Joannie Stangeland’s (2019) poem “Air on Air” won the grand prize in Crosswinds Poetry Journal’s fourth annual poetry contest.
Alumni
Nancy Canyon (2007) read “Transformation: Red to Pink” at SpeakEasy 23 in March, in coordination with the event What is it, then, between us?: Poetry & Democracy. Nancy also read “Safe Sailing” at SpeakEasy 24 in coordination with the launching of For Love of Orcas: An Anthology.
Chelsey Clammer (2016) was chosen as a writer-in-residence at the Kerouac House in Orlando from September to November 2019. Chelsey will give a public reading and workshop as part of her residency.
Tia Hudson (2013) was appointed Poet Laureate of Bremerton, WA, on March 19, 2019.
Debbie Clarke Moderow (2013) has been named the 2019 Artist in Residence for Gates of the Arctic National Park.
Tina Schumann (2009) gave a reading from her new collection, Praising the Paradox (Red Hen Press) at the Annenberg Community Beach House in Santa Monica, CA, in June.
Chris Wilson Simpkins (2012) was awarded a 2019 New York Public Library Short-Term Research Fellowship for her literary biography project, and she will be part of the University of Michigan’s 2019 Bear River Writers’ Conference.
Cindy Skaggs (2017) was on the faculty for the 2019 Pikes Peak Writers Conference in May, where she presented multiple workshops, including her critical paper project: “This Is My Circus; These Are My Monkeys.”
Jen Soriano's (2018) essay “Unbroken Water” was chosen by Melissa Febos as the winner of the 2019 Penelope Niven Prize in Creative Nonfiction from the Center for Women Writers, and her essay “War-Fire” was chosen by Aisha Sabatini Sloan as winner of the 2019 Fugue Prose Prize. Also, Jen was chosen as a 2019 Jack Jones Literary Arts Fellow and a 2019-2020 Hugo Fellow. She served as a Kultura Arts featured reader at the Pagdiriwang festival in June.
Molly Spencer’s (2017) poetry manuscript, Relic and the Plum, won the 2019 Crab Orchard Series in Poetry Open Competition, sponsored by the Crab Orchard Series in Poetry/Southern Illinois University Press and judged by Allison Joseph. It will be released in Fall 2020.
Ann Quinn (2018) will be hosting a workshop on Artifact as Muse for the Wilmington Writer’s Conference in July. She has also joined the faculty of the Writer’s Center in Bethesda, Maryland for the summer.
Faculty
Rebecca McClanahan’s two-part essay “Stories That Fit My Hands,” originally published in The Georgia Review, has been awarded a Pushcart Prize and will be included in the Pushcart Prize 2020 anthology. In June, she led a multigenre workshop at Interlochen's Writers Retreat, in Interlochen, Michigan, and will lead a nonfiction workshop at Kenyon Review Writers Workshop, in Gambier, Ohio, in July.

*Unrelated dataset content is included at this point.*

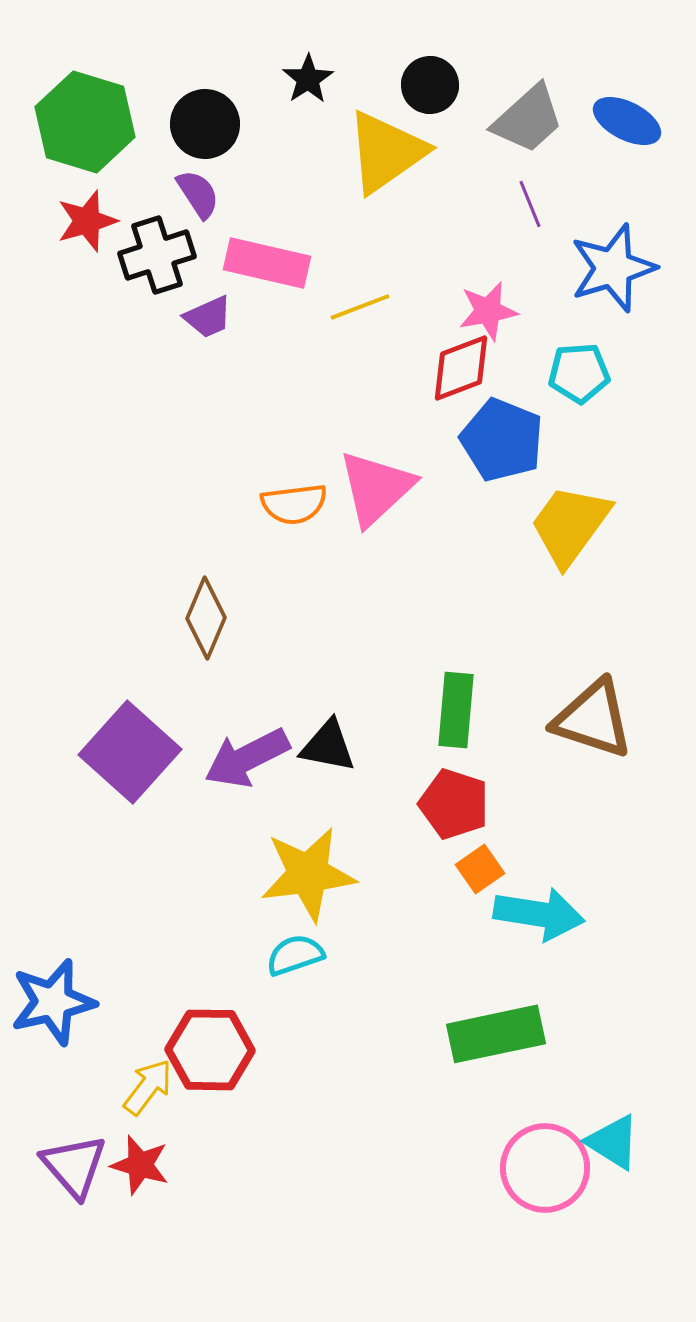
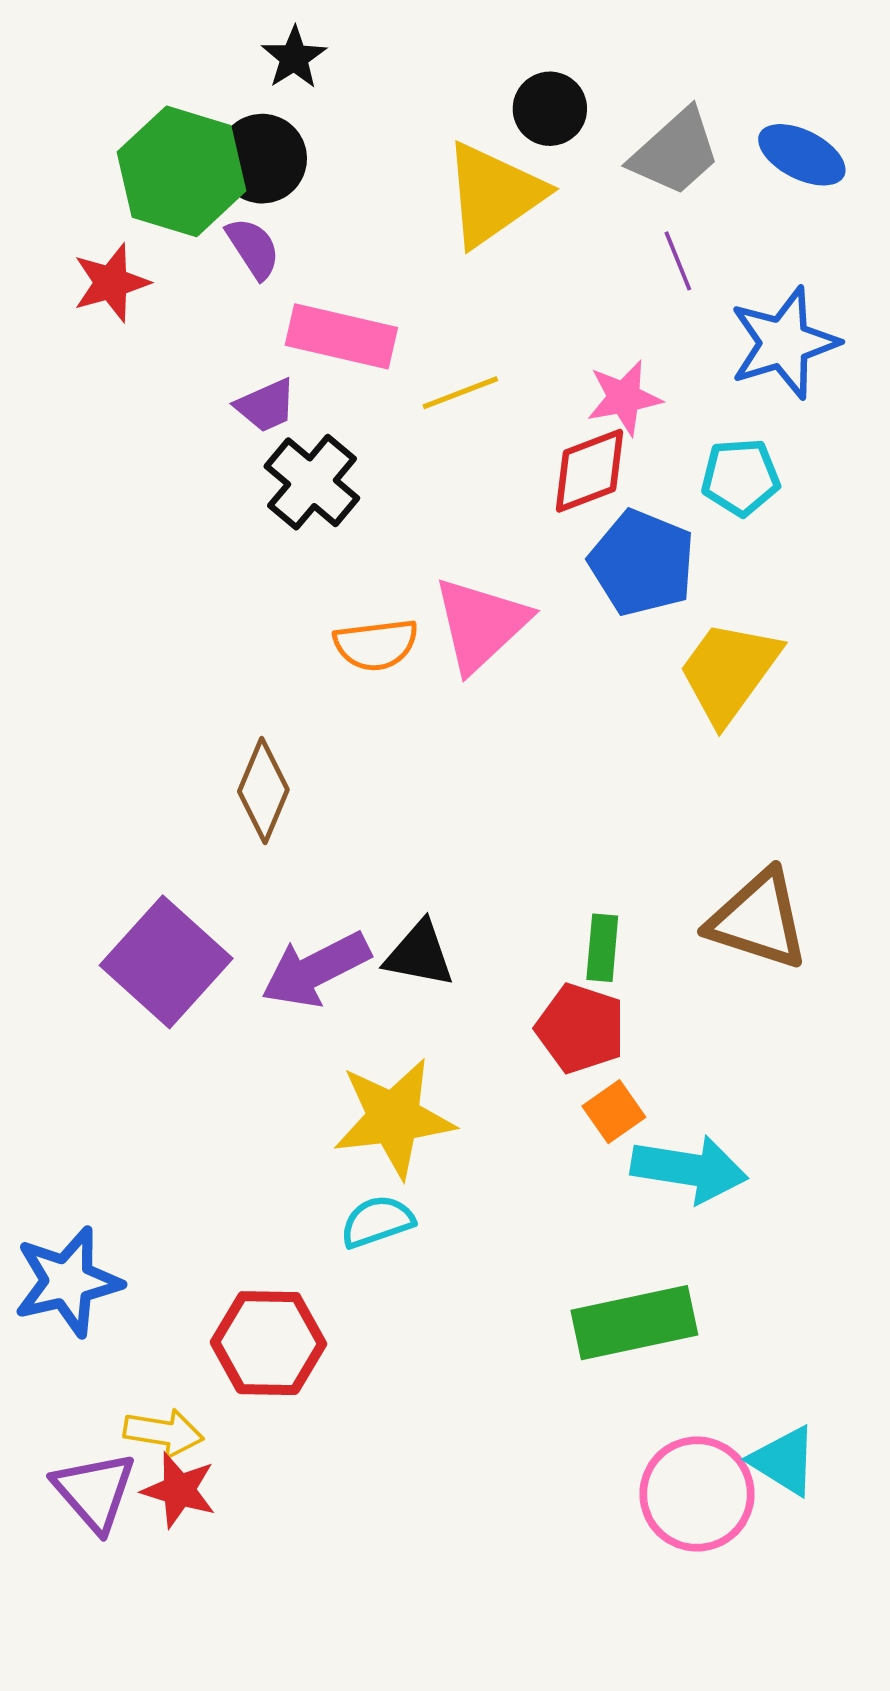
black star: (308, 79) -> (294, 58), moved
green hexagon: (85, 122) -> (182, 171), moved
black cross: (157, 255) -> (312, 482), moved, turned -32
green rectangle: (456, 710) -> (602, 948), moved, size x0.7
yellow arrow: (148, 1087) -> (164, 1433), moved, turned 62

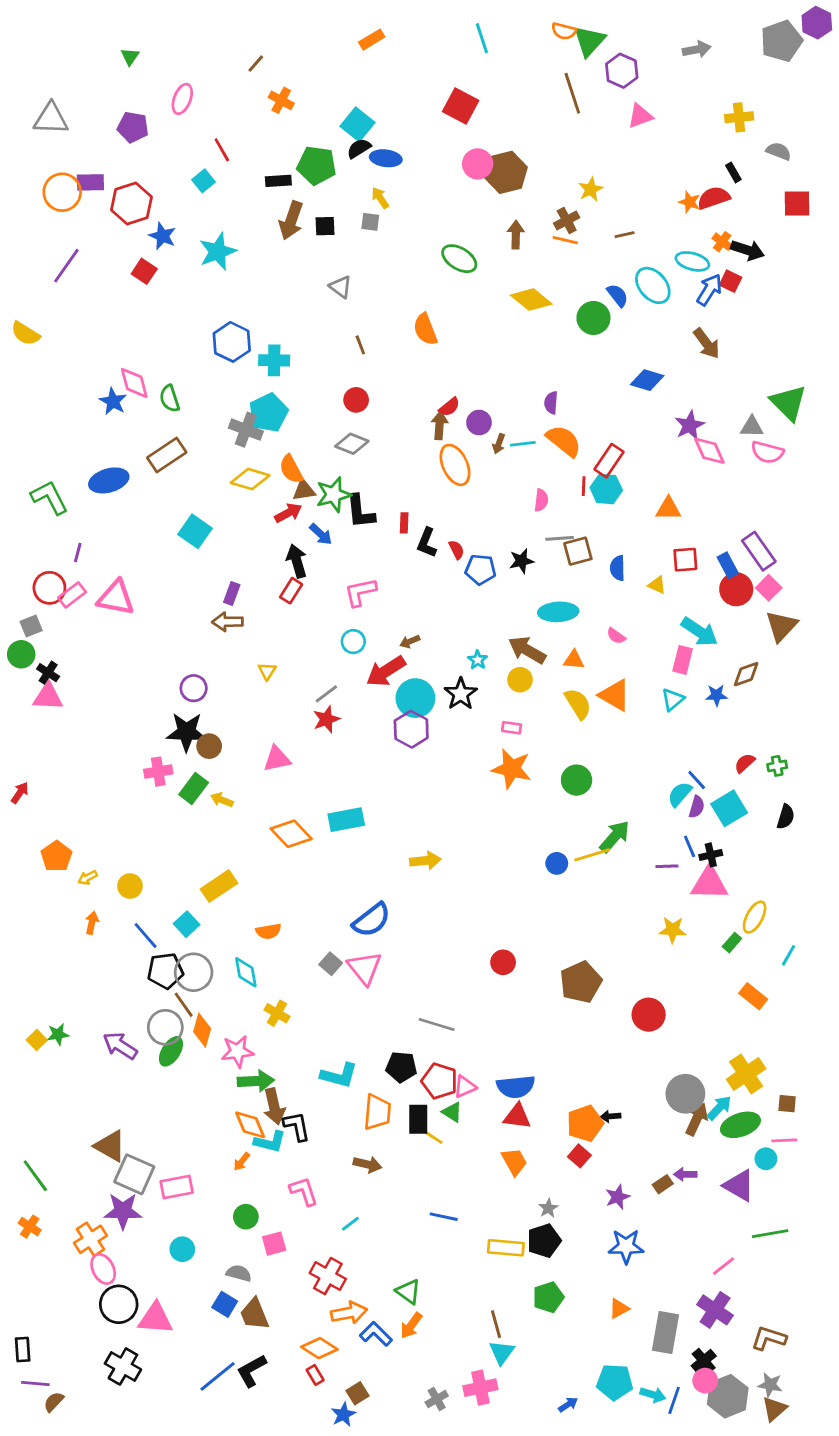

Brenda Miller and Suzanne Paola will be releasing the Third Edition of Tell It Slant: Creating, Refining, and Publishing Creative Nonfiction in August 2019. The third edition has been completely overhauled, with new and expanded chapters that include writing about identity, illness, body image, and relevant political/historical events. It also includes an anthology of a dozen essays diverse in both form and content.
Former Faculty
Adrianne Harun’s story collection Catch, Release has been named the 2019 grand prize winner of the Eric Hoffer Book Award.